I swim in a sea of progressivism and wokeism, and I can scarcely cite an interaction of recent years with a progressive that causes me to consider what Robert P. George and his fellow champions of open-mindedness want me to consider—the possibility that liberals are right, at least about some important things.

I hear what Leman is saying, and I’m conflicted. The reality is that most people simply do not have time to engage in debate or discussion with people who do not want to have a discussion in good faith, especially when there are such radically different worldviews at play and it appears that common ground has been shrinking at warp speed for years. This is one reason for polarization—it simply takes a lot of mental and emotional energy to discuss almost anything with someone who disagrees with you, especially in a climate where disagreeing with a progressive will be cast as hatred, bigotry, racism, or prejudice.

But whiile ceding Leman’s point, I don’t think we should write off George’s call for open discussion too quickly. I work as communications director for a pro-life organization that specializes in educational outreach—in other words, talking to people who disagree with us vehemently. We see people change their mind about abortion—one of the most emotionally-charged and polarizing issues in politics—almost every day. I’ve even seen people go from shouting profanity and hoisting protest signs to becoming pro-life. Sure, that’s rare. But I’ve seen it. We’ve got hundreds of testimony videos to prove it.

This is not to say that these discussions are easy. I’ve been screamed at more times than I can count. Pro-life activists do face harassment and occasionally, violence. But the reality is that our broken culture has been snapped in many places, and most of these issues are now personal to many of the people we speak with. It is impossible to discuss a controversial issue without expecting some controversy. I wish it were easier, but that is simply unrealistic. When it comes to an issue like abortion, in which lives hang in the balance, doing the hard work of finding common ground and speaking the truth in love is essential.
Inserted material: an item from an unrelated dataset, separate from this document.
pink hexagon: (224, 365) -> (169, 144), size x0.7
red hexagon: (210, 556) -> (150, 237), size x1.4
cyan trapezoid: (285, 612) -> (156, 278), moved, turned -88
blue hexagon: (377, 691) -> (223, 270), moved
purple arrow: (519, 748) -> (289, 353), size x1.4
Part of the problem now, I think, is that people are just exhausted because everything is political and everything needs to be a fight. When there isn’t a fight to be had, there are folks who seem happy to stoke one, like Charlie Kirk calling Olympic gymnast Simone Biles a “sociopath” for stepping out of a competition and promptly triggering a Twitter war about a young girl’s mental health. That’s called being a jackass, and it’s just about targeting someone and making everyone furious for entertainment purposes. Unfortunately, the culture war mindset can, when taken to the extreme, create figures like Kirk who believe that everything must be combat all of the time. I don’t blame anyone who logs onto social media for five minutes and surveys the carnage for thinking debate is pointless.

But on many key issues, I’d argue that discussion is essential. In the case of abortion, discussions can save lives. I’ve seen it. Sharing Christianity, of course, is a biblical duty. And as polarized as everything is, people do honestly change their minds on literally life-changing issues. If we consider the question from that vantage point, how can we not?